In 2006, American forces killed the Jordanian terrorist Abu Musab al-Zarqawi, the ferocious leader of al Qaeda in Iraq and the alleged author behind the terrible videos of the executions of Western hostages. A missile was launched from an airplane against his hiding place in Baghdad.
The death of Abu Musab al-Zarqawi is part of the war in Iraq, a country responsible, according to the Bush administration, for being a base for terrorism and for hiding weapons of mass destruction.
During the Obama administration, however, Bin Laden was Al Qaeda’s leader and was hit during the night of May 1, 2011. He was killed in Abbottabad by American counter-terrorism forces, in Pakistan, after a ten-year hunt.
A single bullet launched by one of the Navy Seal commandos was enough to kill Bin Laden. The fact that he was in Pakistan caused a lot of controversy about how reliable Pakistan could be in the fight against terrorism.
In 2019, then President Donald Trump announced the death of Hamza Bin Laden, son of Osama and his apparent successor at the top of al Qaeda, during a raid in the region on the border between Afghanistan and Pakistan.
Photo: NJ Department of Homeland Security, Public domain, via Wikimedia Commons
Also in 2019, on the night between 26 and 27 October, Abu Bakr Al Baghdadi was killed in northwestern Syria. He was the number 1 of Isis at the time, the Islamic caliphate formed between Iraq and Syria and considered the new base of anti-Western terrorism.

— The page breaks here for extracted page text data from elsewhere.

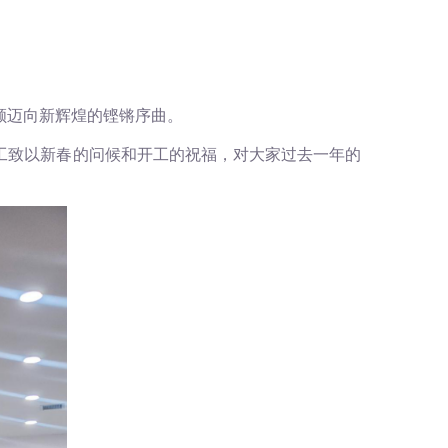
顺迈向新辉煌的铿锵序曲。
工致以新春的问候和开工的祝福，对大家过去一年的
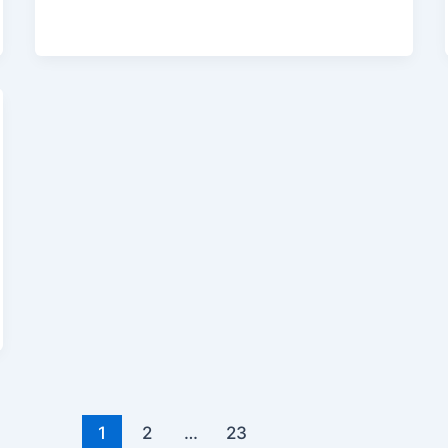
1
2
…
23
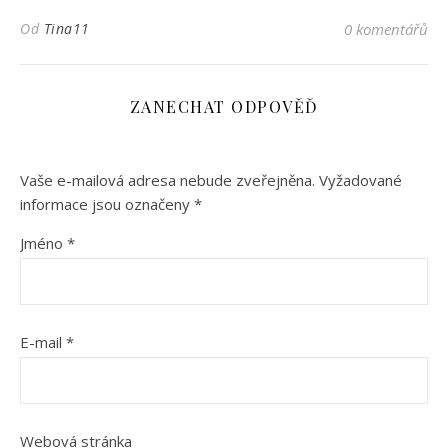
Od
Tina11
0 komentářů
ZANECHAT ODPOVĚĎ
Vaše e-mailová adresa nebude zveřejněna.
Vyžadované
informace jsou označeny
*
Jméno
*
E-mail
*
Webová stránka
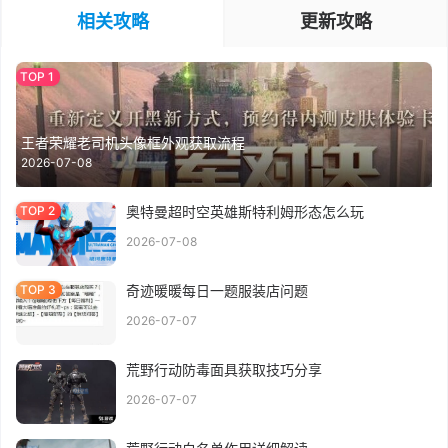
相关攻略
更新攻略
王者荣耀老司机头像框外观获取流程
2026-07-08
奥特曼超时空英雄斯特利姆形态怎么玩
2026-07-08
奇迹暖暖每日一题服装店问题
2026-07-07
荒野行动防毒面具获取技巧分享
2026-07-07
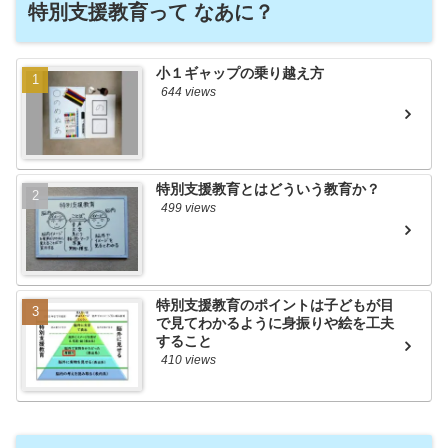
特別支援教育って なあに？
小１ギャップの乗り越え方
644 views
特別支援教育とはどういう教育か？
499 views
特別支援教育のポイントは子どもが目
で見てわかるように身振りや絵を工夫
すること
410 views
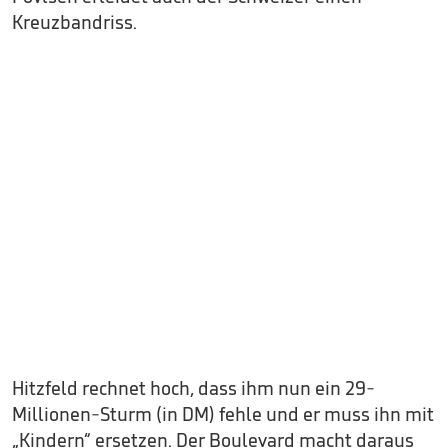
Kreuzbandriss.
Hitzfeld rechnet hoch, dass ihm nun ein 29-
Millionen-Sturm (in DM) fehle und er muss ihn mit
„Kindern“ ersetzen. Der Boulevard macht daraus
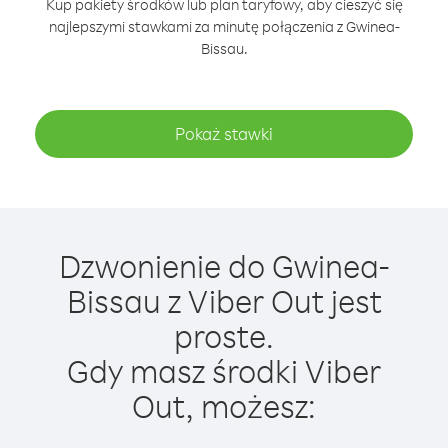
Kup pakiety środków lub plan taryfowy, aby cieszyć się
najlepszymi stawkami za minutę połączenia z Gwinea-
Bissau.
Pokaż stawki
Dzwonienie do Gwinea-
Bissau z Viber Out jest
proste.
Gdy masz środki Viber
Out, możesz:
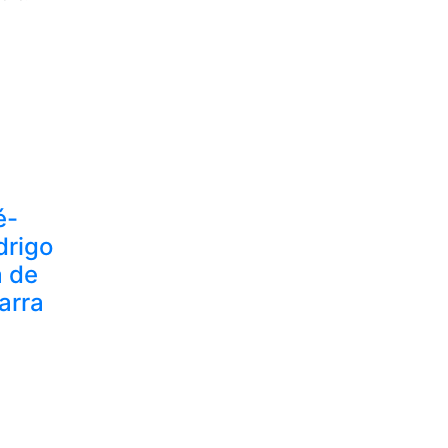
é-
drigo
a de
arra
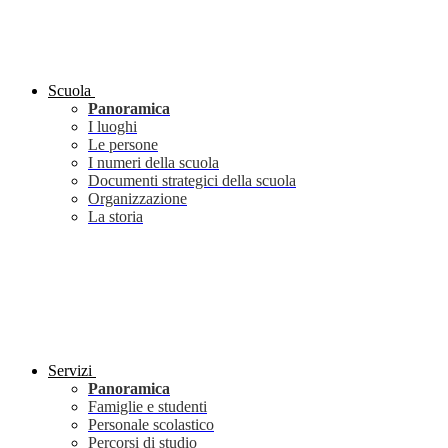
Scuola
Panoramica
I luoghi
Le persone
I numeri della scuola
Documenti strategici della scuola
Organizzazione
La storia
Servizi
Panoramica
Famiglie e studenti
Personale scolastico
Percorsi di studio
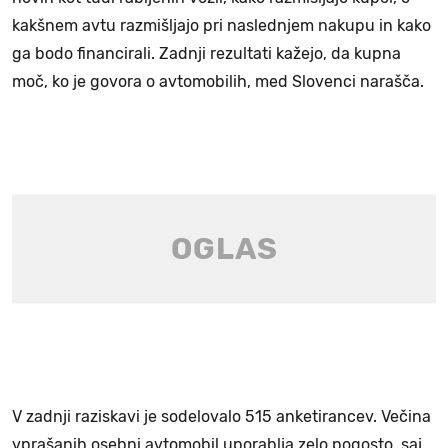
kakšnem avtu razmišljajo pri naslednjem nakupu in kako
ga bodo financirali. Zadnji rezultati kažejo, da kupna
moč, ko je govora o avtomobilih, med Slovenci narašča.
V zadnji raziskavi je sodelovalo 515 anketirancev. Večina
vprašanih osebni avtomobil uporablja zelo pogosto, saj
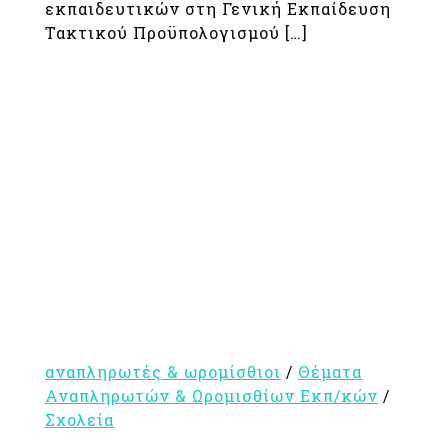
εκπαιδευτικών στη Γενική Εκπαίδευση
Τακτικού Προϋπολογισμού […]
αναπληρωτές & ωρομίσθιοι
/
Θέματα
Αναπληρωτών & Ωρομισθίων Εκπ/κών
/
Σχολεία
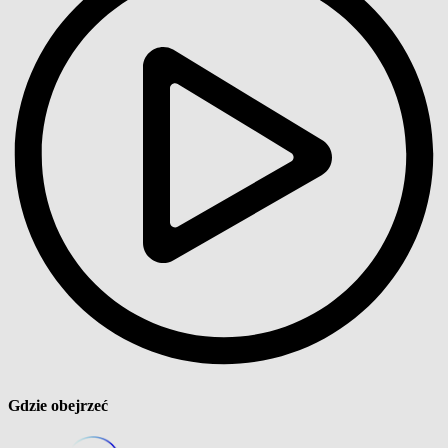
Gdzie obejrzeć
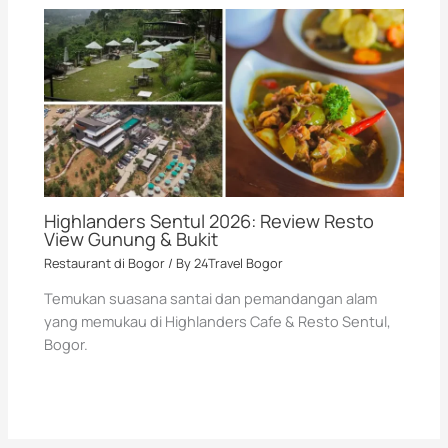
Highlanders Sentul 2026: Review Resto
View Gunung & Bukit
Restaurant di Bogor
/ By
24Travel Bogor
Temukan suasana santai dan pemandangan alam
yang memukau di Highlanders Cafe & Resto Sentul,
Bogor.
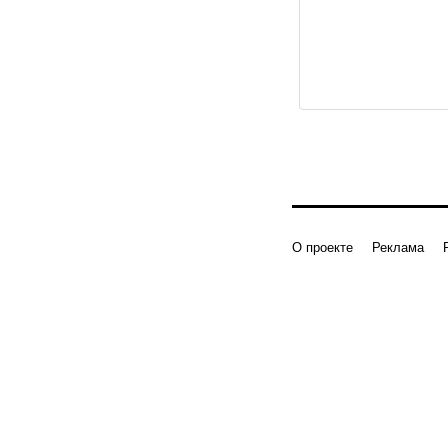
О проекте
Реклама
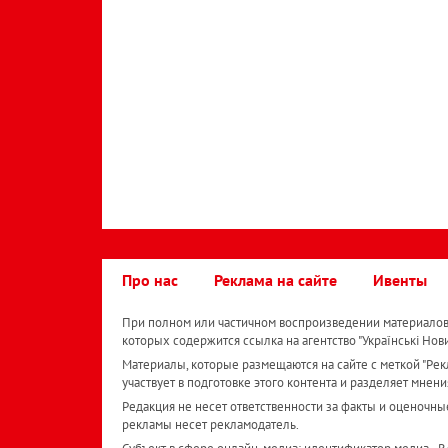
Про нас
Реклама на сайте
Ивенты
При полном или частичном воспроизведении материалов 
которых содержится ссылка на агентство "Українськi Нов
Материалы, которые размещаются на сайте с меткой "Рекл
участвует в подготовке этого контента и разделяет мнени
Редакция не несет ответственности за факты и оценочны
рекламы несет рекламодатель.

It was him who took his own life, detonating an explosive vest during the raid, after taking refuge in a tunnel. Three of his children who he had brought with him also died.
The name of Abu Ibrahim al-Hashimi Al Qurashi was also linked to Isis. He was killed on February 3, 2022 in an American special forces raid in Syria. Again, the ISIS leader took off by detonating a bomb inside his house (in the photo) where his family was as well.
On July 12, 2022, another emblematic figure also lost his life near Jindires in Syria. A drone strike hit Maher Al Agal. He was considered one of the five most important leaders of ISIS.
In the photo, the site of the attack.
There are many unresolved issues in the war on terrorism, but the fact remains that it is a crime that has no possible justification, whatever its motivation or origin.
Newspapers around the world are already discussing who could be the successor of al-Zawahiri at the top of Al Qaeda. Al Jazeera had already talked about the interim appointment of Saif al Adel, al-Zawahiri's right-hand man, who could take on the role of the organization's leader.
Besides Al Adel, there’s various candidates who would be eager to take over leadership of Al Qaeda. This would indicate that the killing of yet another jihadist leader doesn’t put an end to the war on terror, rather it seems to be far from over.